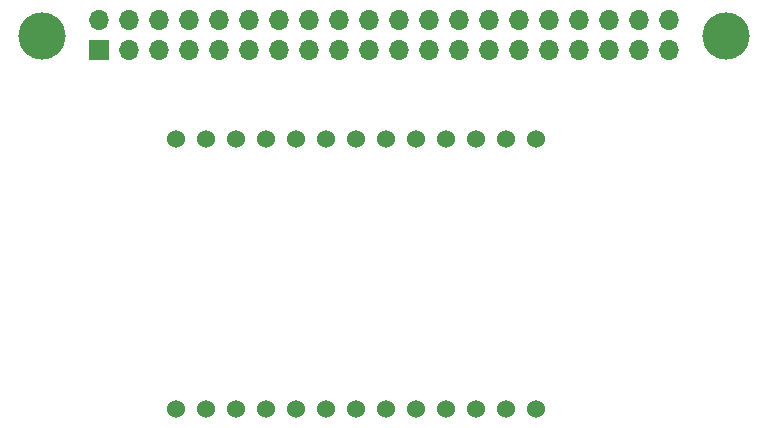
<source format=gbr>
%TF.GenerationSoftware,KiCad,Pcbnew,(7.0.0)*%
%TF.CreationDate,2023-07-17T15:43:14+02:00*%
%TF.ProjectId,SupportPizero,53757070-6f72-4745-9069-7a65726f2e6b,rev?*%
%TF.SameCoordinates,Original*%
%TF.FileFunction,Copper,L2,Bot*%
%TF.FilePolarity,Positive*%
%FSLAX46Y46*%
G04 Gerber Fmt 4.6, Leading zero omitted, Abs format (unit mm)*
G04 Created by KiCad (PCBNEW (7.0.0)) date 2023-07-17 15:43:14*
%MOMM*%
%LPD*%
G01*
G04 APERTURE LIST*
%TA.AperFunction,ComponentPad*%
%ADD10R,1.700000X1.700000*%
%TD*%
%TA.AperFunction,ComponentPad*%
%ADD11O,1.700000X1.700000*%
%TD*%
%TA.AperFunction,ComponentPad*%
%ADD12C,4.000000*%
%TD*%
%TA.AperFunction,ComponentPad*%
%ADD13C,1.524000*%
%TD*%
G04 APERTURE END LIST*
D10*
%TO.P,REF\u002A\u002A,1*%
%TO.N,N/C*%
X59039999Y-57999999D03*
D11*
%TO.P,REF\u002A\u002A,2*%
%TO.N,GND*%
X59039999Y-55459999D03*
%TO.P,REF\u002A\u002A,3*%
%TO.N,Out*%
X61579999Y-57999999D03*
%TO.P,REF\u002A\u002A,4*%
%TO.N,N/C*%
X61579999Y-55459999D03*
%TO.P,REF\u002A\u002A,5*%
X64119999Y-57999999D03*
%TO.P,REF\u002A\u002A,6*%
X64119999Y-55459999D03*
%TO.P,REF\u002A\u002A,7*%
X66659999Y-57999999D03*
%TO.P,REF\u002A\u002A,8*%
X66659999Y-55459999D03*
%TO.P,REF\u002A\u002A,9*%
X69199999Y-57999999D03*
%TO.P,REF\u002A\u002A,10*%
%TO.N,RX*%
X69199999Y-55459999D03*
%TO.P,REF\u002A\u002A,11*%
%TO.N,N/C*%
X71739999Y-57999999D03*
%TO.P,REF\u002A\u002A,12*%
%TO.N,TX*%
X71739999Y-55459999D03*
%TO.P,REF\u002A\u002A,13*%
%TO.N,N/C*%
X74279999Y-57999999D03*
%TO.P,REF\u002A\u002A,14*%
X74279999Y-55459999D03*
%TO.P,REF\u002A\u002A,15*%
X76819999Y-57999999D03*
%TO.P,REF\u002A\u002A,16*%
X76819999Y-55459999D03*
%TO.P,REF\u002A\u002A,17*%
X79359999Y-57999999D03*
%TO.P,REF\u002A\u002A,18*%
X79359999Y-55459999D03*
%TO.P,REF\u002A\u002A,19*%
X81899999Y-57999999D03*
%TO.P,REF\u002A\u002A,20*%
X81899999Y-55459999D03*
%TO.P,REF\u002A\u002A,21*%
X84439999Y-57999999D03*
%TO.P,REF\u002A\u002A,22*%
X84439999Y-55459999D03*
%TO.P,REF\u002A\u002A,23*%
X86979999Y-57999999D03*
%TO.P,REF\u002A\u002A,24*%
X86979999Y-55459999D03*
%TO.P,REF\u002A\u002A,25*%
X89519999Y-57999999D03*
%TO.P,REF\u002A\u002A,26*%
X89519999Y-55459999D03*
%TO.P,REF\u002A\u002A,27*%
X92059999Y-57999999D03*
%TO.P,REF\u002A\u002A,28*%
X92059999Y-55459999D03*
%TO.P,REF\u002A\u002A,29*%
X94599999Y-57999999D03*
%TO.P,REF\u002A\u002A,30*%
X94599999Y-55459999D03*
%TO.P,REF\u002A\u002A,31*%
X97139999Y-57999999D03*
%TO.P,REF\u002A\u002A,32*%
X97139999Y-55459999D03*
%TO.P,REF\u002A\u002A,33*%
X99679999Y-57999999D03*
%TO.P,REF\u002A\u002A,34*%
X99679999Y-55459999D03*
%TO.P,REF\u002A\u002A,35*%
X102219999Y-57999999D03*
%TO.P,REF\u002A\u002A,36*%
X102219999Y-55459999D03*
%TO.P,REF\u002A\u002A,37*%
X104759999Y-57999999D03*
%TO.P,REF\u002A\u002A,38*%
X104759999Y-55459999D03*
%TO.P,REF\u002A\u002A,39*%
%TO.N,+*%
X107299999Y-57999999D03*
%TO.P,REF\u002A\u002A,40*%
%TO.N,N/C*%
X107299999Y-55459999D03*
%TD*%
D12*
%TO.P,REF\u002A\u002A,1*%
%TO.N,GND*%
X54229000Y-56769000D03*
%TD*%
%TO.P,REF\u002A\u002A,1*%
%TO.N,GND*%
X112141000Y-56769000D03*
%TD*%
D13*
%TO.P,Alhora,0*%
%TO.N,N/C*%
X96080000Y-65500000D03*
%TO.P,Alhora,1*%
X93540000Y-65500000D03*
%TO.P,Alhora,2*%
X91000000Y-65500000D03*
%TO.P,Alhora,4*%
X85920000Y-65500000D03*
%TO.P,Alhora,5*%
X83380000Y-65500000D03*
%TO.P,Alhora,6*%
X80840000Y-65500000D03*
%TO.P,Alhora,7*%
X78300000Y-65500000D03*
%TO.P,Alhora,8*%
X75760000Y-65500000D03*
%TO.P,Alhora,9*%
X73220000Y-65500000D03*
%TO.P,Alhora,10*%
X70680000Y-65500000D03*
%TO.P,Alhora,11*%
X68140000Y-65500000D03*
%TO.P,Alhora,12*%
X65600000Y-65500000D03*
%TO.P,Alhora,13*%
X93540000Y-88360000D03*
X96080000Y-88360000D03*
%TO.P,Alhora,14*%
X91000000Y-88360000D03*
%TO.P,Alhora,15*%
X88460000Y-88360000D03*
%TO.P,Alhora,16*%
X85920000Y-88360000D03*
%TO.P,Alhora,19*%
X78300000Y-88360000D03*
%TO.P,Alhora,20*%
X75760000Y-88360000D03*
%TO.P,Alhora,21*%
X73220000Y-88360000D03*
%TO.P,Alhora,22*%
X70680000Y-88360000D03*
%TO.P,Alhora,23*%
X68140000Y-88360000D03*
%TO.P,Alhora,24*%
X65600000Y-88360000D03*
%TO.P,Alhora,GND*%
%TO.N,GND*%
X88460000Y-65500000D03*
%TO.P,Alhora,RX*%
%TO.N,RX*%
X83380000Y-88360000D03*
%TO.P,Alhora,TX*%
%TO.N,TX*%
X80840000Y-88360000D03*
%TD*%
M02*

</source>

-=-=-

**EXERCISE BRIEF:**
Give only the number of lines in the preceding data that include the word "LIST".

**COMPLETED TASK:**
2